You cause an interesting thought though. These recipe software deals that look at OG, FG, ABV, and IBU, maybe ought to also look at hop type, yeast type, and water composition before giving you the little green check mark.

I couldn’t agree more with this. My normal IPA is an English type. I can’t run my SO4 up in the 250-300 range. I have tried the same water profile and it changes my perception drastically with yeast choice alone. I have always split batches. I split my last IPA with my normal favorite 007, 1056, and 1028 w 250 SO4. This was a brew after doing the same recipe with 150. I love a good IPA, but at 250+, it causes a mineral harshness that I do not like, especially in the 1028. So I totally agree with your thoughts on yeast. I too realize there are a lot of factors that go in the this, but for me, I’m not going over the 150 line.
Everyone finds their sweet spot I guess.

As Charles has probably seen, I’m routinely castigated on the British forums for the modest mineralization that the Bru’n Water profiles suggest. As noted in that Murphy’s table, they recommend far higher mineralization than I’ve found to be enjoyable. I guess it’s a product of what you’re used to.

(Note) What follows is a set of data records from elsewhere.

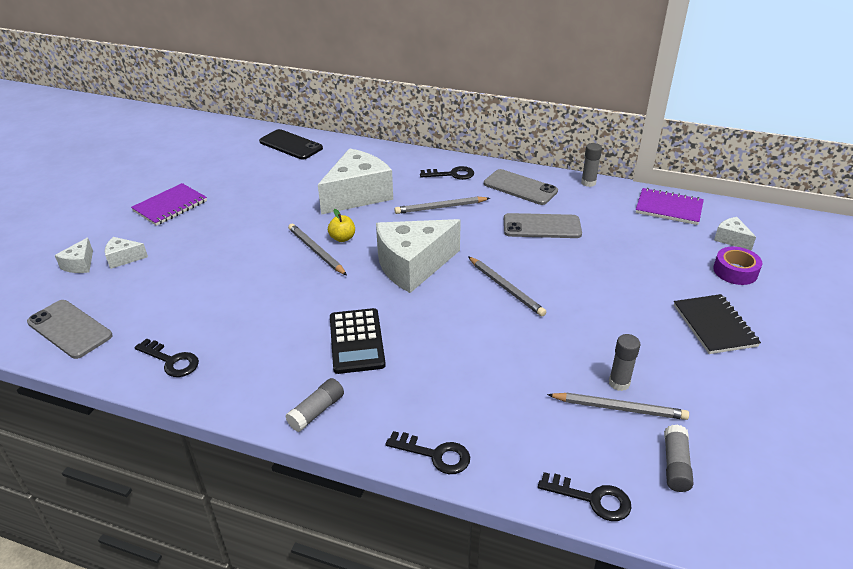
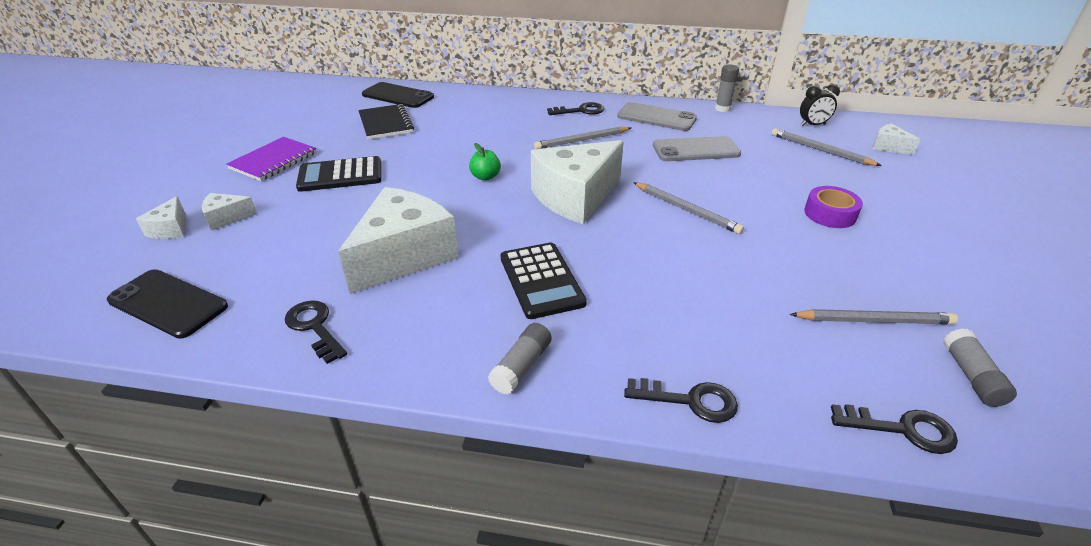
camera: 10 degrees left, 0 degrees up
grey phone [27,300,112,359] -> black phone [107,269,228,339]
black key [135,338,199,377] -> black key turned 150 degrees counterclockwise [285,300,347,364]
grey pencil [288,224,347,275] -> grey pencil moved to [771,128,882,166]
white cheese [318,148,393,215] -> white cheese moved to [338,187,459,294]
yellow apple [328,209,355,242] -> green apple [469,143,501,181]
grey glue stick [609,334,640,391] -> none
purple notebook [635,188,704,225] -> black clock [800,84,840,126]
black notebook [674,294,761,354] -> black notebook moved to [358,104,414,140]
purple tape [713,247,762,285] -> purple tape moved to [804,186,863,228]
none -> black calculator [296,156,381,192]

Makes one wonder if the use of tannins like BrewTan-B is caused by the promotion of low calcium levels (as compared to the levels used by the British).

Paper is astringency.  Usually brought on by lack of pH control.  90% time it is lack of sparge acidification unless using RO water.  I dig the SO4 “bite and thickness” and IIRC Martin described it as “crunk”.  My IPA’s get 300ppm and Terry Foster advocates much higher than that in his ale recipes (650)…  That said, mash and sparge pH is 5.4.  Water treatment is 2 phases.  Proper pH FIRST, then “season to taste”.  Alot of guys get it backwards because gypsum can reduce pH (but usually not enough and then acid must be used).  If you have pH dialed in and still have some astringency, you need to look into polyphenol reduction (polyclar) or good old fashioned longer lagering for it to drop naturally.  As a BJCP I am gonna ding you if crunk is missing (save and except for NEIPA)

Gallotannins are known to chelate any free divalent metals in the wort, including Ca and Mg. I’ve seen research articles that showed something like 20 ppm Ca reduction. I suppose that we should be considering this effect when using gallotannin products.

On jimsbeerkit? Be careful discussing water chemistry on there, it can get heated.

My ales tend to be around 170ppm sulphate. Tastes normal to me. There might well be significant difference in sulphate levels in British and American beers, but very few home brewers over here actually bother to check. Those that do tend to use American water calculators as there aren’t any good British tools online. Suits me as I brew more APAs than British bitters. I’ve never really nailed the British style, not sure why.

Did you see the following Brulosophy test in which tasters couldn’t distinguish 200ppm sulphate from 51ppm? Tastes the same possibly because the sulphate to chloride ratio was equal.